18 (Rejecting)

Sue is not visiting this week. She says I should ‘take advantage’ of all Golden Meadows has to offer. She means the water color classes and the poetry readings. I don’t write poetry and I don’t paint. I’d rather listen to John in the evenings. I’m starting to feel like part of those dysfunctional couples you see in early marriage. One loves to hate the other while the other loves hate. They never last.

Lily would have ended up in one of those marriages, I know. She was only a teenager when she died, but I could tell by the way she loved to reject. First it was the classmates who followed her around. One little girl in particular, Mary with the teeth, was always phoning. Instead of not answering or telling her she didn’t have anything in common, Lily talked to her for hours. There was something in the way she ‘consoled’ Mary about the braces her family would not be able to afford, that caught my attention. Mary never mentioned braces.

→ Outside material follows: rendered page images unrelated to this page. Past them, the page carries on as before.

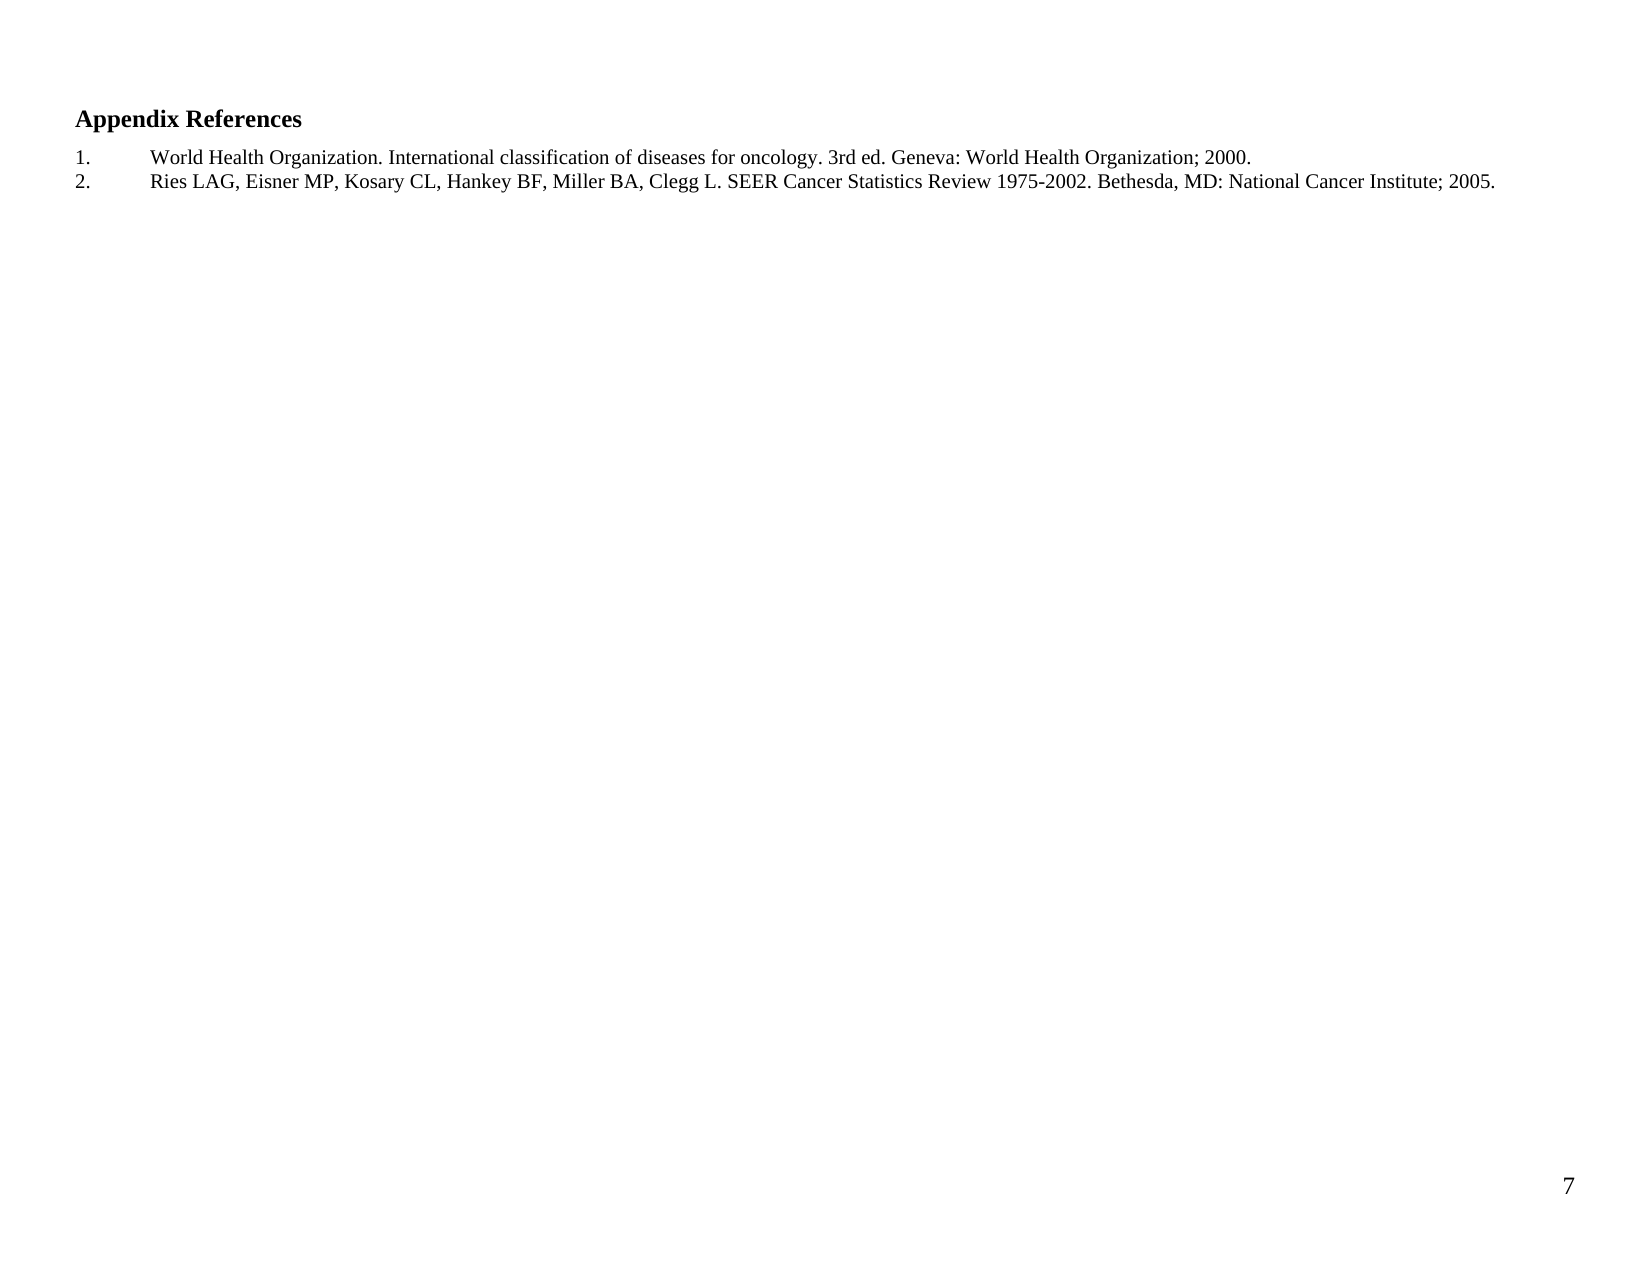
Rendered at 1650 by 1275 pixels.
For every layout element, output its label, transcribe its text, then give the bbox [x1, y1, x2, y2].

text Appendix References [75, 104, 1575, 132]
text 2. Ries LAG, Eisner MP, Kosary CL, Hankey BF, Miller BA, Clegg L. SEER Cancer Statistics Review 1975-2002. Bethesda, MD: National Cancer Institute; 2005. [75, 169, 1575, 193]
text 1. World Health Organization. International classification of diseases for oncology. 3rd ed. Geneva: World Health Organization; 2000. [75, 145, 1575, 169]
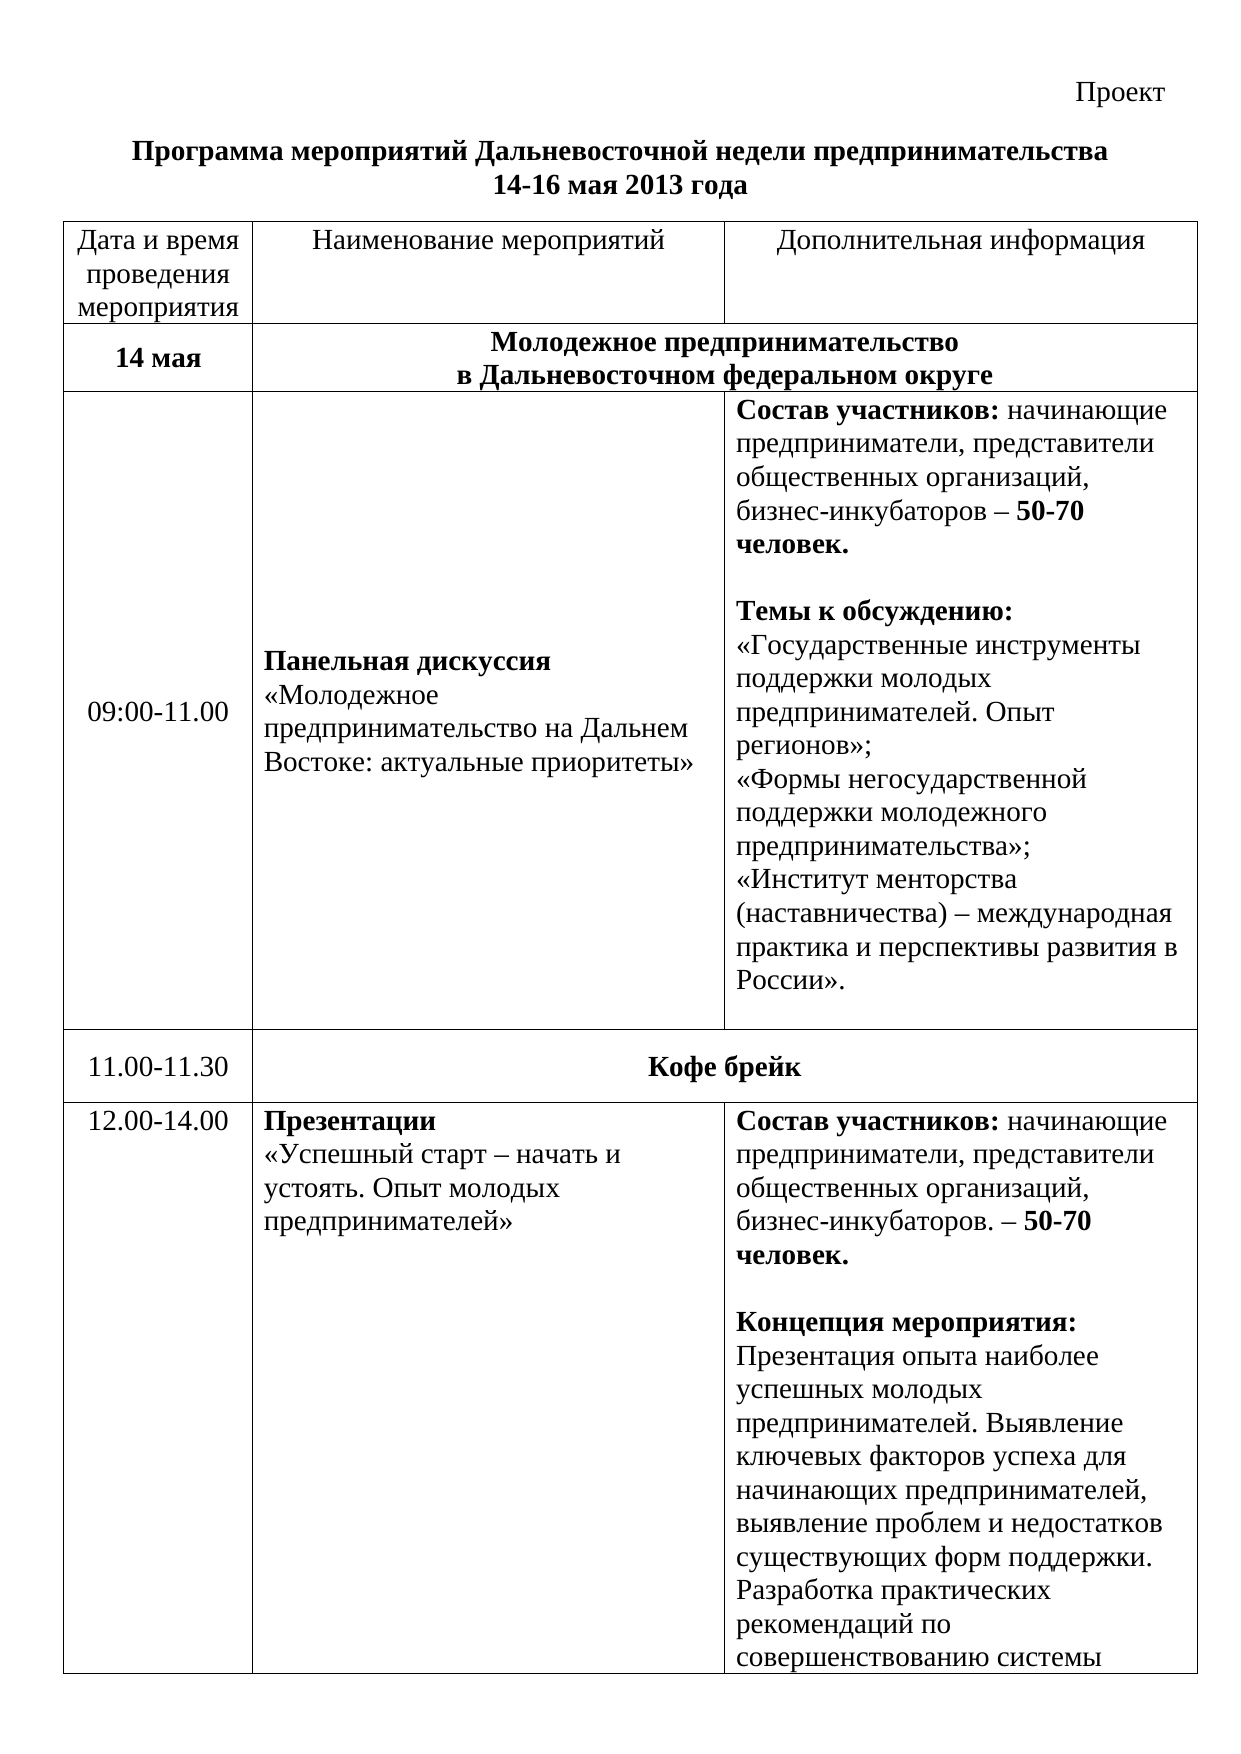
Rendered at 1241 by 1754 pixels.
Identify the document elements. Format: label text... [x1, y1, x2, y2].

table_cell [725, 1103, 1197, 1673]
table_header Дополнительная информация [725, 222, 1197, 323]
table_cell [253, 1103, 724, 1673]
table_header Наименование мероприятий [253, 222, 724, 323]
table_cell Молодежное предпринимательство в Дальневосточном федеральном округе [253, 324, 1197, 391]
text Программа мероприятий Дальневосточной недели предпринимательства 14-16 мая 2013 года [75, 133, 1165, 200]
table_cell 14 мая [64, 324, 252, 391]
table_cell Состав участников: начинающие предприниматели, представители общественных организаций, бизнес-инкубаторов – 50-70 человек. Темы к обсуждению: «Государственные инструменты поддержки молодых предпринимателей. Опыт регионов»; «Формы негосударственной поддержки молодежного предпринимательства»; «Институт менторства (наставничества) – международная практика и перспективы развития в России». [725, 392, 1197, 1029]
table_cell Кофе брейк [253, 1030, 1197, 1102]
table_cell 11.00-11.30 [64, 1030, 252, 1102]
table_cell 09:00-11.00 [64, 392, 252, 1029]
text Проект [75, 74, 1165, 107]
table_cell 12.00-14.00 [64, 1103, 252, 1673]
table_header Дата и время проведения мероприятия [64, 222, 252, 323]
table_cell Панельная дискуссия «Молодежное предпринимательство на Дальнем Востоке: актуальные приоритеты» [253, 392, 724, 1029]
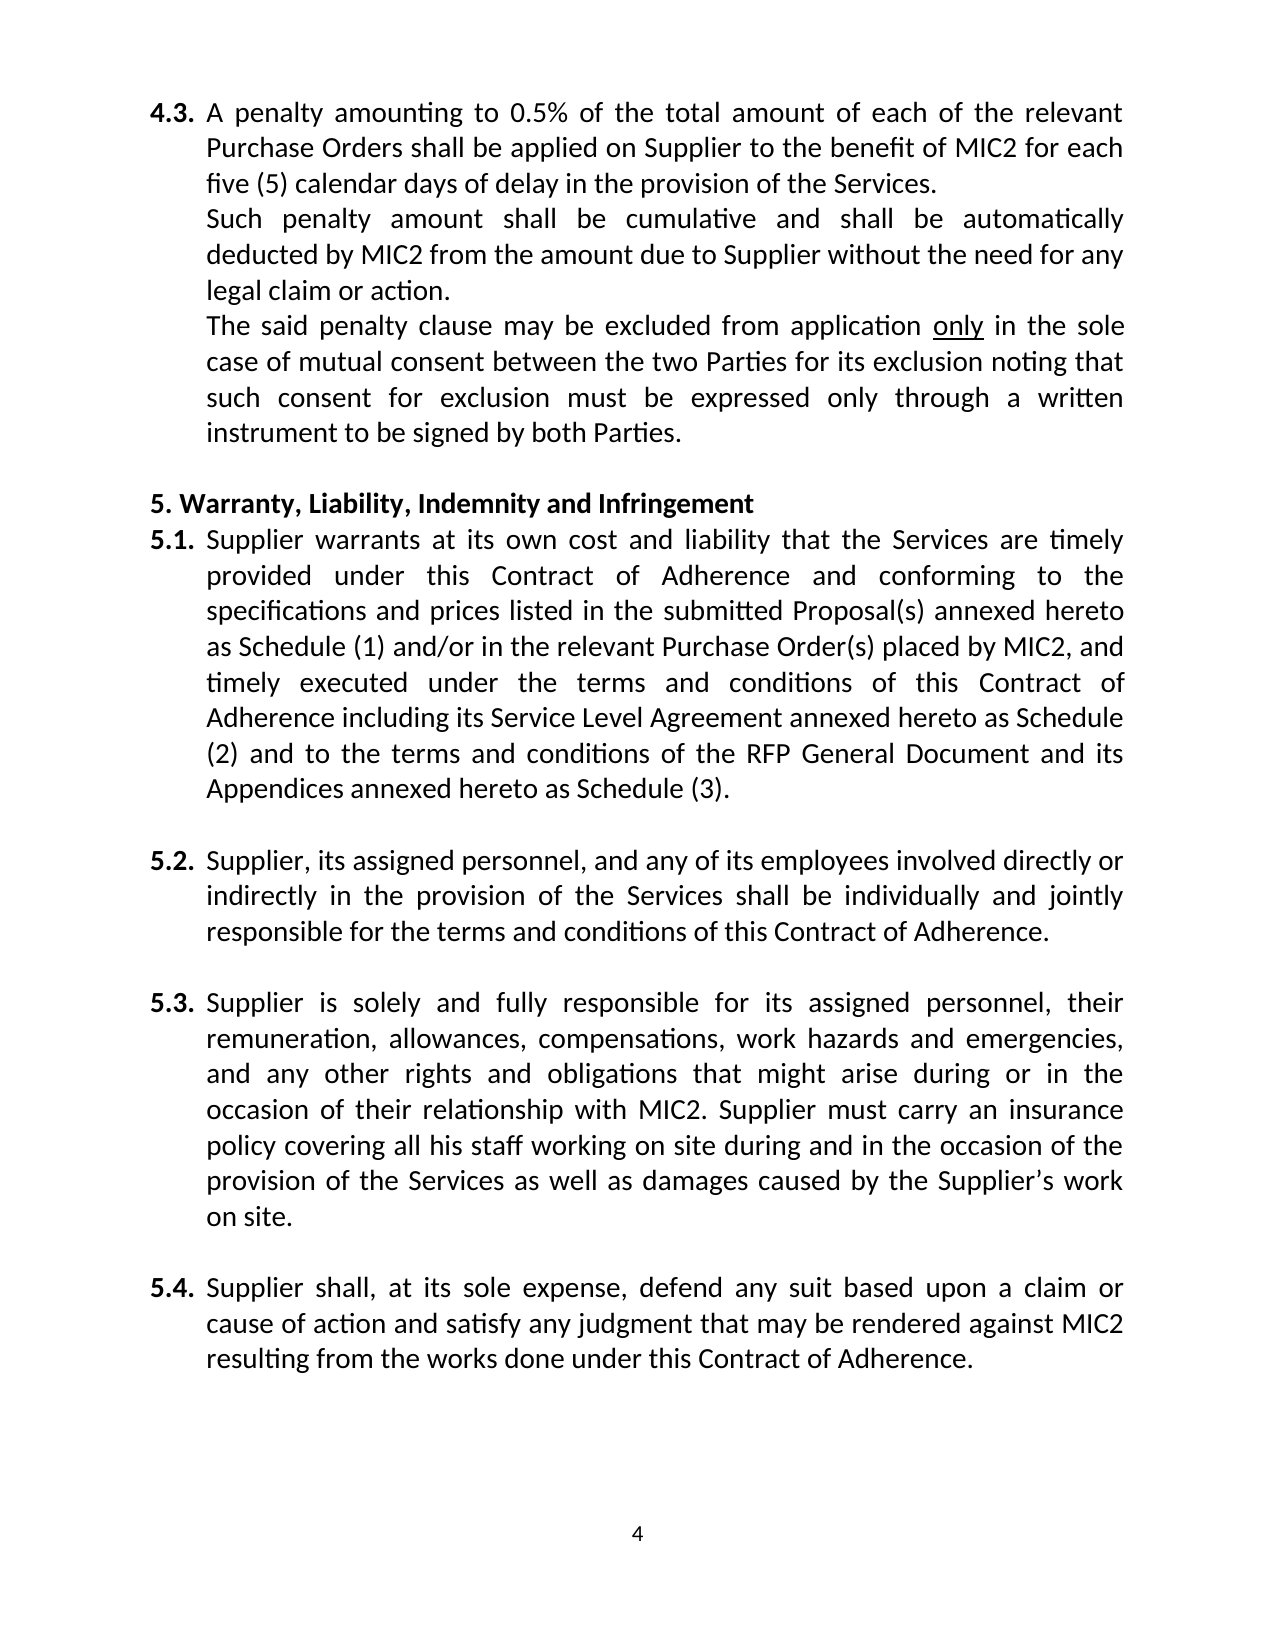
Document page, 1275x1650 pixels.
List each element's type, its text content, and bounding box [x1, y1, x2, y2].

text 4.3. A penalty amounting to 0.5% of the total amount of each of the relevant Purchase Orders shall be applied on Supplier to the benefit of MIC2 for each five (5) calendar days of delay in the provision of the Services. [150, 94, 1125, 201]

When I was young, I believed that every parent loved their children equally. The favoritism was an illusion, I told my sisters. When I became a mother of two, I was satisfied in knowing my reality was valid. But then I had Lily.

She was much more work. She had strong opinions from the start and was loud without saying anything. She wanted a lot. High maintenance seems flirty in the beginning, but she was never going to be satisfied if she couldn’t control herself.

All children learn to reject from their parents. Without it, they completely give themselves away.